## Given passage
= = = = = = =

There is something to be said about old infrastructure guys making the transition to cloud computing. Namely, troubleshooting experience.
I was asked to assist with a project for the Azure QuickStart templates on GitHub. The goal was to provide a template that shows the power of Cloudera Hadoop and Tableau dashboards. I was asked to create the underlying infrastructure and another team member would work on the data ingestion and dashboards. This was a fairly simple integration of two already existing templates. Cloudera had provided a very nice ARM template that created a Hadoop cluster and configured it. I added the appropriate subnets and a Tableau server to a front-end subnet. The idea was to get as close to a real-world scenario as possible without overcomplicating the template – dubbed Push to Pilot. This template environment uses big VM’s. In fact, the initial instruction is to increase the minimum core requirements for the region in which you will be deploying the cluster. The images, typical of a Hadoop environment, are quite large (DS13, DS14). The Tableau server uses the latest market place image. Once the ARM template was configured with the additional resources (additional subnet, Tableau server, edited NSG’s), we tested the deployment and everything worked like a charm. I passed off the ARM template and environment to the BI team that would ultimately configure the Tableau dashboards and connect to the Cloudera cluster for data.
We went through multiple iterations of the ARM template. The reason will result in another blog post “How to contribute to Azure QuickStart Templates”. I had rolled off onto other projects after submitting a pull request to the Azure GitHub team. There were applauses and champagne and congratulatory remarks all around (well not exactly champagne but you get the idea). Periodically, I received requests to make changes to pieces of the ARM template, like adding ports to the NSG for instance. Initially we built everything from the market place and then tweaked those ARM templates to create the entire solution. Our test environment worked great. The Tableau admin was able to access the Tableau console without issues in the manually created solution. This was not the case with the completed ARM template So, using the Tableau server directly from the market place worked great but my ARM template did not work. The NSG’s were identical so that wasn’t the issue. Now I had to find out what the heck was going on.
So, after removing the NSG’s to help troubleshoot, checking the Public IP in the ARM template, making sure I had access from within the subnet, etc., etc., I logged onto the Tableau server and began looking at the local firewall. Both the Market Place server and my ARM templated server had the firewalls set identically. However, turning the VM firewalls off allowed everything through and the Tableau admin could connect to the console. Well, simply turning off the VM firewall was not acceptable, nor was it the issue. Something else was causing the issue but we now knew it was firewall related. Back to the ARM template and a review of the code! There was a difference in the code. The Tableau server from the Market Place had a setting on the public IP resource in the ARM template that define the “domainNameLabel”: My ARM template had a DNS setting to configure the Public Domain Name.

= = = = = = =

## To do
In the passage on the Tableau and Cloudera template, why did the author rule out the NSGs as the cause of the Tableau console failure?

= = = = = = =

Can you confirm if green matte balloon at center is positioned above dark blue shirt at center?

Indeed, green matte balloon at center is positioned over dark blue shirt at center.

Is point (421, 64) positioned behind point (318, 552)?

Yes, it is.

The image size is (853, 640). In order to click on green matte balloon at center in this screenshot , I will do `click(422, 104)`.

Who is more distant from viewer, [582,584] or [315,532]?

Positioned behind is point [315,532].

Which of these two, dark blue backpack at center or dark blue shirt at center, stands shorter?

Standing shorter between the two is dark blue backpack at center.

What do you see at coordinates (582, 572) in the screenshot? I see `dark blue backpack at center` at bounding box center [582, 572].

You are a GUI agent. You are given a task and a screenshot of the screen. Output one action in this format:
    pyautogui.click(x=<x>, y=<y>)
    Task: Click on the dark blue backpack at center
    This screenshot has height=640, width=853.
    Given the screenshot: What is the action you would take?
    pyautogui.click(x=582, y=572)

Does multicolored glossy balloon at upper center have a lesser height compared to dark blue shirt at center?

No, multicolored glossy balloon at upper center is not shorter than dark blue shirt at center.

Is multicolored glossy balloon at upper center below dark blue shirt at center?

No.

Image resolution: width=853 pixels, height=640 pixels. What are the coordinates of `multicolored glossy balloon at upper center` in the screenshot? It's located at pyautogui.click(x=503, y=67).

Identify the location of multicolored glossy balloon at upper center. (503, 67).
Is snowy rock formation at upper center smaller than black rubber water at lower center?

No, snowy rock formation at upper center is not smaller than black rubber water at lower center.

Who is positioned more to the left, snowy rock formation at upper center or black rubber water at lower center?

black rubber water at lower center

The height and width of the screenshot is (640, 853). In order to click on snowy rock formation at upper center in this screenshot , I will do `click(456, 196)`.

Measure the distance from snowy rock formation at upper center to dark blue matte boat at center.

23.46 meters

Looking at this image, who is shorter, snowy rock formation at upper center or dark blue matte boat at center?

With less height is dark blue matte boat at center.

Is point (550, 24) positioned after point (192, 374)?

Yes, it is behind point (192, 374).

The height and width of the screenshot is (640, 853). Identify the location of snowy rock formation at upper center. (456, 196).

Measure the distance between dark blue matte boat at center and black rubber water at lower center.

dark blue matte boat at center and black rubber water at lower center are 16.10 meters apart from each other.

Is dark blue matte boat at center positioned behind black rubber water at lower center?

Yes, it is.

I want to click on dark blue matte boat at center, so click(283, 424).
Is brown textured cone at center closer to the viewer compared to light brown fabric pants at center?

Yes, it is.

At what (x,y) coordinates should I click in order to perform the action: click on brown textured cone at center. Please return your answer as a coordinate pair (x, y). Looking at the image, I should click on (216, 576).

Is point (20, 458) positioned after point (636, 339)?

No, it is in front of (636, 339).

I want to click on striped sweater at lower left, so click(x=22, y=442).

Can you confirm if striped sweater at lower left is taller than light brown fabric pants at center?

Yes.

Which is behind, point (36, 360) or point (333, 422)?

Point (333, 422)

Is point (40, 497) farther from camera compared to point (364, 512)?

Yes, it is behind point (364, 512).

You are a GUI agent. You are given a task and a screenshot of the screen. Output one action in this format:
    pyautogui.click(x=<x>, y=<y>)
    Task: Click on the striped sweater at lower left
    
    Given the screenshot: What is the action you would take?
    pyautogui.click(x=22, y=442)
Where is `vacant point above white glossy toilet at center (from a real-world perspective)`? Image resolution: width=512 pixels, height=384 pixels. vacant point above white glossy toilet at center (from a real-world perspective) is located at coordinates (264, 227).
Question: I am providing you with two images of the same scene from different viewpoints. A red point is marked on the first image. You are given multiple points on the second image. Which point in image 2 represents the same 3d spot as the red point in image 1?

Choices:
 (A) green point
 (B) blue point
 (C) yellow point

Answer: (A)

= = = = = = =

## Exercise solution
The author ruled out the NSGs because they were identical in the working marketplace setup and in the ARM template that failed. Since they did not differ, they could not explain why only the ARM template failed.